[Source records]
········
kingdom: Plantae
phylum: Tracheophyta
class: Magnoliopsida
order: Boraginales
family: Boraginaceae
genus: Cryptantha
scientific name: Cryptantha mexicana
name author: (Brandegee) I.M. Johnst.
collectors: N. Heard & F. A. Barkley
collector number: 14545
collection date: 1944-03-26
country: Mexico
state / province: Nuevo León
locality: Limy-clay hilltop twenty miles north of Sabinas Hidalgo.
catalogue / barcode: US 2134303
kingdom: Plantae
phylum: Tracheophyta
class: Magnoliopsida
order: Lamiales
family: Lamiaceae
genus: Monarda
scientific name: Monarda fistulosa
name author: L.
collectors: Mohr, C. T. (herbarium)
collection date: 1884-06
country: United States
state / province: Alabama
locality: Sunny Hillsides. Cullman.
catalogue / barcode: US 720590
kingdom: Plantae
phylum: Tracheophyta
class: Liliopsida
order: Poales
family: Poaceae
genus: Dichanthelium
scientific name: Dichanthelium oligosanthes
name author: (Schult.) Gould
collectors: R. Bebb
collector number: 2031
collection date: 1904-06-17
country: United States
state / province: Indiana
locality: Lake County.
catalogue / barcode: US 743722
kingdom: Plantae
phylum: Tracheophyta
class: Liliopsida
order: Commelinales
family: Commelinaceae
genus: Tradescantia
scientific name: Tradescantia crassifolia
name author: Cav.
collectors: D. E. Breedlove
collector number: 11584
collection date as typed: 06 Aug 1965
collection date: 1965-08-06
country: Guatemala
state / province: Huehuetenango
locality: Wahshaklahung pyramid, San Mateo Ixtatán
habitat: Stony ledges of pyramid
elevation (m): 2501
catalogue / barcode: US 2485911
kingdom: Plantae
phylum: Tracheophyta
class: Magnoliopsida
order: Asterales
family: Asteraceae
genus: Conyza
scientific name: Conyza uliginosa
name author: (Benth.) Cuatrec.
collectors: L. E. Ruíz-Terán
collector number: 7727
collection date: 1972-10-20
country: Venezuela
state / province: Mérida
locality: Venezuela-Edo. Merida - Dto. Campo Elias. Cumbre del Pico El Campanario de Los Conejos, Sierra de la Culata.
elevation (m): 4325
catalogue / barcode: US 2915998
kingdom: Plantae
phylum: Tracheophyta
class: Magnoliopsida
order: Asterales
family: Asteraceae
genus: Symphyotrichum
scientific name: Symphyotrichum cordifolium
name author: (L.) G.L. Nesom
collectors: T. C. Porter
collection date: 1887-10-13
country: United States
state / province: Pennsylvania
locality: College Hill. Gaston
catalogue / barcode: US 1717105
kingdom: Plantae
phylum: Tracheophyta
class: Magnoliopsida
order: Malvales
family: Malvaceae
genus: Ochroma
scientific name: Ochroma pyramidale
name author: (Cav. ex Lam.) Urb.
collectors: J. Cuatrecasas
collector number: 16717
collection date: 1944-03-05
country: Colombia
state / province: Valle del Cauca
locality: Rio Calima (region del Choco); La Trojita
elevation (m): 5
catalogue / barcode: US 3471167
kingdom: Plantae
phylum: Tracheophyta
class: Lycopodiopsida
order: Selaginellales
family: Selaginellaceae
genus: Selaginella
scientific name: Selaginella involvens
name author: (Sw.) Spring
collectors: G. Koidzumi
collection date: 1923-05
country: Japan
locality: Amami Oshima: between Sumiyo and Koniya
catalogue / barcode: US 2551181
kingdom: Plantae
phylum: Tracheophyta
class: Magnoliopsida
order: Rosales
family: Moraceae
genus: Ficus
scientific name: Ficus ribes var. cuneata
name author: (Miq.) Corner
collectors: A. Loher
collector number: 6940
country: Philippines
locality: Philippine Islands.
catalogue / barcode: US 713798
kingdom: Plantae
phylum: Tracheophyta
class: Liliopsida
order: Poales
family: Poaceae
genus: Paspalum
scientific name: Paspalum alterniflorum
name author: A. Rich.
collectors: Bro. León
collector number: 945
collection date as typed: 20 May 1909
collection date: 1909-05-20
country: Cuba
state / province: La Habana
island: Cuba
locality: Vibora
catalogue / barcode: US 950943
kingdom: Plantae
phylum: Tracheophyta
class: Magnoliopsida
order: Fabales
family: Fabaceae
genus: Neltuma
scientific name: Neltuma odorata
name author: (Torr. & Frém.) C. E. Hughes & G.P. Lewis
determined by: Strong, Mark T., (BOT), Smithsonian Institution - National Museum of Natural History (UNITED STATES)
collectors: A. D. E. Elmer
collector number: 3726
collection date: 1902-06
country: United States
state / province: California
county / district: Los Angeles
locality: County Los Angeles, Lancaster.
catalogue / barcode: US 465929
········
▶ _Exercise prompt_: Print every line of the records above with no changes.

▶ _Reply to the task_:
kingdom: Plantae
phylum: Tracheophyta
class: Magnoliopsida
order: Boraginales
family: Boraginaceae
genus: Cryptantha
scientific name: Cryptantha mexicana
name author: (Brandegee) I.M. Johnst.
collectors: N. Heard & F. A. Barkley
collector number: 14545
collection date: 1944-03-26
country: Mexico
state / province: Nuevo León
locality: Limy-clay hilltop twenty miles north of Sabinas Hidalgo.
catalogue / barcode: US 2134303
kingdom: Plantae
phylum: Tracheophyta
class: Magnoliopsida
order: Lamiales
family: Lamiaceae
genus: Monarda
scientific name: Monarda fistulosa
name author: L.
collectors: Mohr, C. T. (herbarium)
collection date: 1884-06
country: United States
state / province: Alabama
locality: Sunny Hillsides. Cullman.
catalogue / barcode: US 720590
kingdom: Plantae
phylum: Tracheophyta
class: Liliopsida
order: Poales
family: Poaceae
genus: Dichanthelium
scientific name: Dichanthelium oligosanthes
name author: (Schult.) Gould
collectors: R. Bebb
collector number: 2031
collection date: 1904-06-17
country: United States
state / province: Indiana
locality: Lake County.
catalogue / barcode: US 743722
kingdom: Plantae
phylum: Tracheophyta
class: Liliopsida
order: Commelinales
family: Commelinaceae
genus: Tradescantia
scientific name: Tradescantia crassifolia
name author: Cav.
collectors: D. E. Breedlove
collector number: 11584
collection date as typed: 06 Aug 1965
collection date: 1965-08-06
country: Guatemala
state / province: Huehuetenango
locality: Wahshaklahung pyramid, San Mateo Ixtatán
habitat: Stony ledges of pyramid
elevation (m): 2501
catalogue / barcode: US 2485911
kingdom: Plantae
phylum: Tracheophyta
class: Magnoliopsida
order: Asterales
family: Asteraceae
genus: Conyza
scientific name: Conyza uliginosa
name author: (Benth.) Cuatrec.
collectors: L. E. Ruíz-Terán
collector number: 7727
collection date: 1972-10-20
country: Venezuela
state / province: Mérida
locality: Venezuela-Edo. Merida - Dto. Campo Elias. Cumbre del Pico El Campanario de Los Conejos, Sierra de la Culata.
elevation (m): 4325
catalogue / barcode: US 2915998
kingdom: Plantae
phylum: Tracheophyta
class: Magnoliopsida
order: Asterales
family: Asteraceae
genus: Symphyotrichum
scientific name: Symphyotrichum cordifolium
name author: (L.) G.L. Nesom
collectors: T. C. Porter
collection date: 1887-10-13
country: United States
state / province: Pennsylvania
locality: College Hill. Gaston
catalogue / barcode: US 1717105
kingdom: Plantae
phylum: Tracheophyta
class: Magnoliopsida
order: Malvales
family: Malvaceae
genus: Ochroma
scientific name: Ochroma pyramidale
name author: (Cav. ex Lam.) Urb.
collectors: J. Cuatrecasas
collector number: 16717
collection date: 1944-03-05
country: Colombia
state / province: Valle del Cauca
locality: Rio Calima (region del Choco); La Trojita
elevation (m): 5
catalogue / barcode: US 3471167
kingdom: Plantae
phylum: Tracheophyta
class: Lycopodiopsida
order: Selaginellales
family: Selaginellaceae
genus: Selaginella
scientific name: Selaginella involvens
name author: (Sw.) Spring
collectors: G. Koidzumi
collection date: 1923-05
country: Japan
locality: Amami Oshima: between Sumiyo and Koniya
catalogue / barcode: US 2551181
kingdom: Plantae
phylum: Tracheophyta
class: Magnoliopsida
order: Rosales
family: Moraceae
genus: Ficus
scientific name: Ficus ribes var. cuneata
name author: (Miq.) Corner
collectors: A. Loher
collector number: 6940
country: Philippines
locality: Philippine Islands.
catalogue / barcode: US 713798
kingdom: Plantae
phylum: Tracheophyta
class: Liliopsida
order: Poales
family: Poaceae
genus: Paspalum
scientific name: Paspalum alterniflorum
name author: A. Rich.
collectors: Bro. León
collector number: 945
collection date as typed: 20 May 1909
collection date: 1909-05-20
country: Cuba
state / province: La Habana
island: Cuba
locality: Vibora
catalogue / barcode: US 950943
kingdom: Plantae
phylum: Tracheophyta
class: Magnoliopsida
order: Fabales
family: Fabaceae
genus: Neltuma
scientific name: Neltuma odorata
name author: (Torr. & Frém.) C. E. Hughes & G.P. Lewis
determined by: Strong, Mark T., (BOT), Smithsonian Institution - National Museum of Natural History (UNITED STATES)
collectors: A. D. E. Elmer
collector number: 3726
collection date: 1902-06
country: United States
state / province: California
county / district: Los Angeles
locality: County Los Angeles, Lancaster.
catalogue / barcode: US 465929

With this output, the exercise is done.